Published August 23, 2022
Elon Musk in 2020 said that artificial intelligence (AI) within five years would surpass human intelligence on its way to becoming “an immortal dictator” over humanity. But a new book co-written by a UB philosophy professor argues that won’t happen – not by 2025, not ever!
Barry Smith, SUNY Distinguished Professor in the Department of Philosophy in UB’s College of Arts and Sciences, and Jobst Landgrebe, founder of Cognotekt, a German AI company, have co-authored “Why Machines Will Never Rule the World: Artificial Intelligence without Fear.”
Their book presents a powerful argument against the possibility of engineering machines that can surpass human intelligence.
Machine learning and all other working software applications − the proud accomplishments of those involved in AI research − are for Smith and Landgrebe far from anything resembling the capacity of humans. Further, they argue that any incremental progress that’s unfolding in the field of AI research will in practical terms bring it no closer to the full functioning possibility of the human brain.
Smith and Landgrebe offer a critical examination of AI’s unjustifiable projections, such as machines detaching themselves from humanity, self-replicating, and becoming “full ethical agents.” There cannot be a machine will, they say. Every single AI application rests on the intentions of human beings – including intentions to produce random outputs.

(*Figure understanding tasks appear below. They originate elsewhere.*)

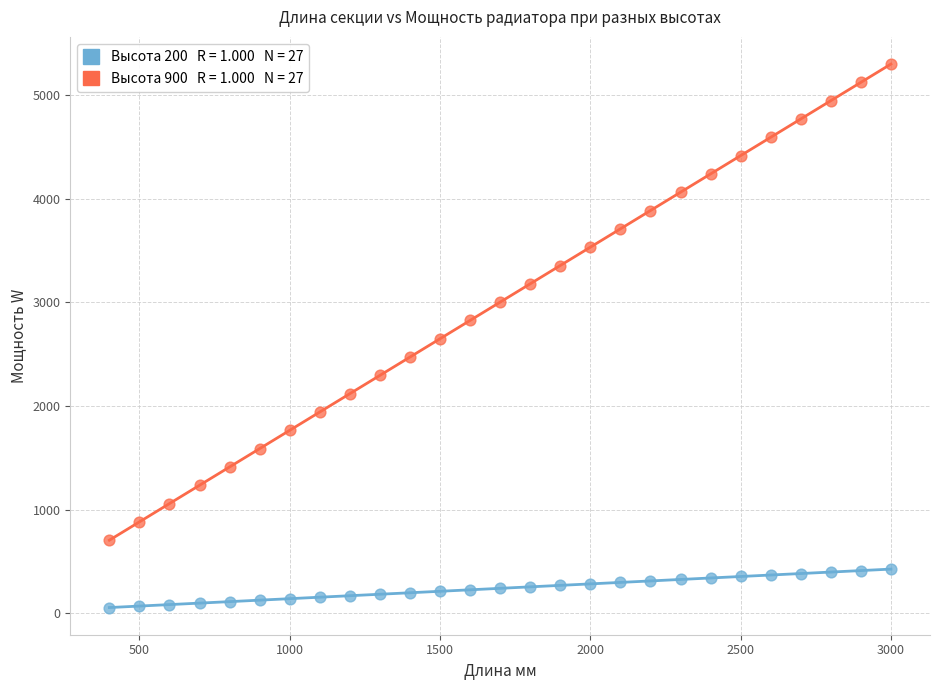

Across all data points, what is the range of X values (max minus min)?

2600.0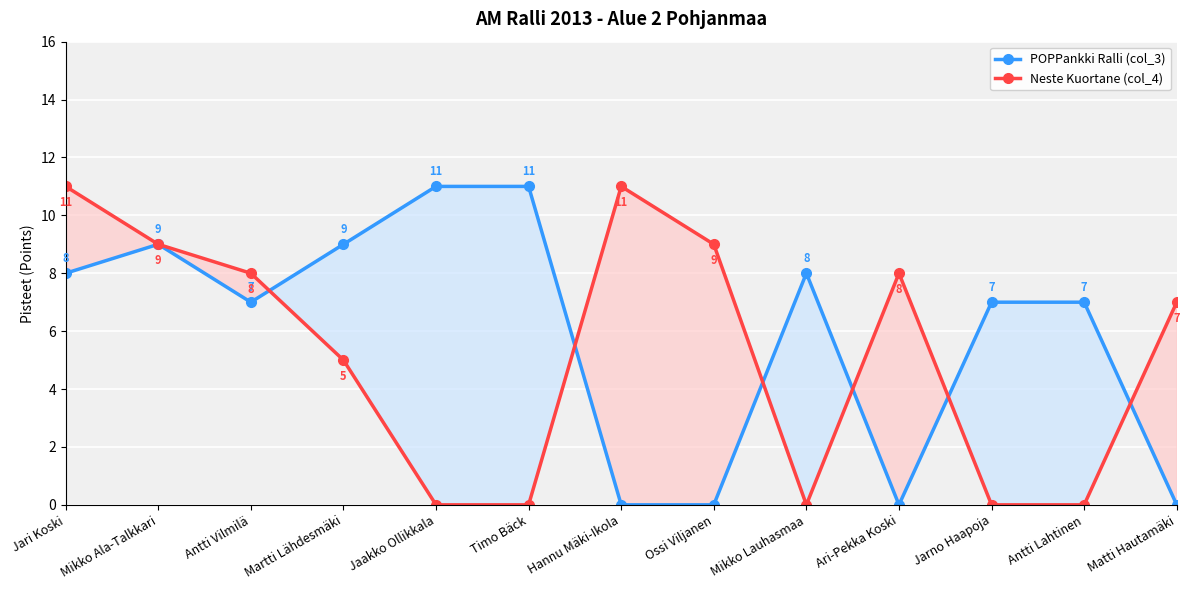

Reading left to right, what are all the values shown in this chart?

POPPankki Ralli (col_3): 8	9	7	9	11	11	0	0	8	0	7	7	0
Neste Kuortane (col_4): 11	9	8	5	0	0	11	9	0	8	0	0	7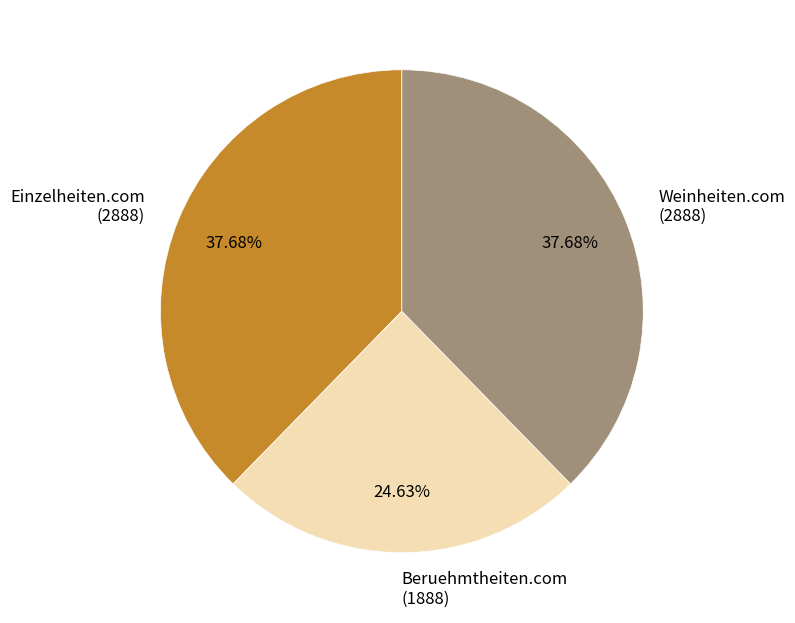

Does any single category account for the majority?

No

This means the Singularity, a point when AI becomes uncontrollable and irreversible (like a Skynet moment from the “Terminator” movie franchise) is not going to occur. Wild claims to the contrary serve only to inflate AI’s potential and distort public understanding of the technology’s nature, possibilities and limits.
Reaching across the borders of several scientific disciplines, Smith and Landgrebe argue that the idea of a general artificial intelligence (AGI) − the ability of computers to emulate and go beyond the general intelligence of humans − rests on fundamental mathematical impossibilities that are analogous in physics to the impossibility of building a perpetual motion machine.
AI that would match the general intelligence of humans is impossible because of the mathematical limits on what can be modelled and is “computable.” These limits are accepted by practically everyone working in the field; yet they have thus far failed to appreciate their consequences for what an AI can achieve.
“To overcome these barriers would require a revolution in mathematics that would be of greater significance than the invention of the calculus by Newton and Leibniz more than 350 years ago,” says Smith, one of the world’s most cited contemporary philosophers. “We are not holding our breath.”
Landgrebe points out that, “As can be verified by talking to mathematicians and physicists working at the limits of their respective disciplines, there is nothing even on the horizon which would suggest that a revolution of this sort might one day be achievable. Mathematics cannot fully model the behaviors of complex systems like the human organism,” he says.
AI has many highly impressive success stories, and considerable funding has been dedicated toward advancing its frontier beyond the achievements in narrow, well-defined fields such as text translation and image recognition. Much of the investment to push the technology forward into areas requiring the machine counterpart of general intelligence may, the authors say, be money down the drain.
“The text generator GPT-3 has shown itself capable of producing different sorts of convincing outputs across many divergent fields,” says Smith. “Unfortunately, its users soon recognize that mixed in with these outputs there are also embarrassing errors, so that the convincing outputs themselves began to appear as nothing more than clever parlor tricks.”
AI’s role in sequencing the human genome led to suggestions for how it might help find cures for many human diseases; yet, after 20 years of additional research (in which both Smith and Landgrebe have participated), little has been produced to support optimism of this sort.
“In certain completely rule-determined confined settings, machine learning can be used to create algorithms that outperform humans,” says Smith. “But this does not mean that they can ‘discover’ the rules governing just any activity taking place in an open environment, which is what the human brain achieves every day.”
Technology skeptics do not, of course, have a perfect record. They’ve been wrong in regard to breakthroughs ranging from space flight to nanotechnology. But Smith and Landgrebe say their arguments are based on the mathematical implications of the theory of complex systems. For mathematical reasons, AI cannot mimic the way the human brain functions. In fact, the authors say that it’s impossible to engineer a machine that would rival the cognitive performance of a crow.
“An AGI is impossible,” says Smith. “As our book shows, there can be no general artificial intelligence because it is beyond the boundary of what is even in principle achievable by means of a machine.”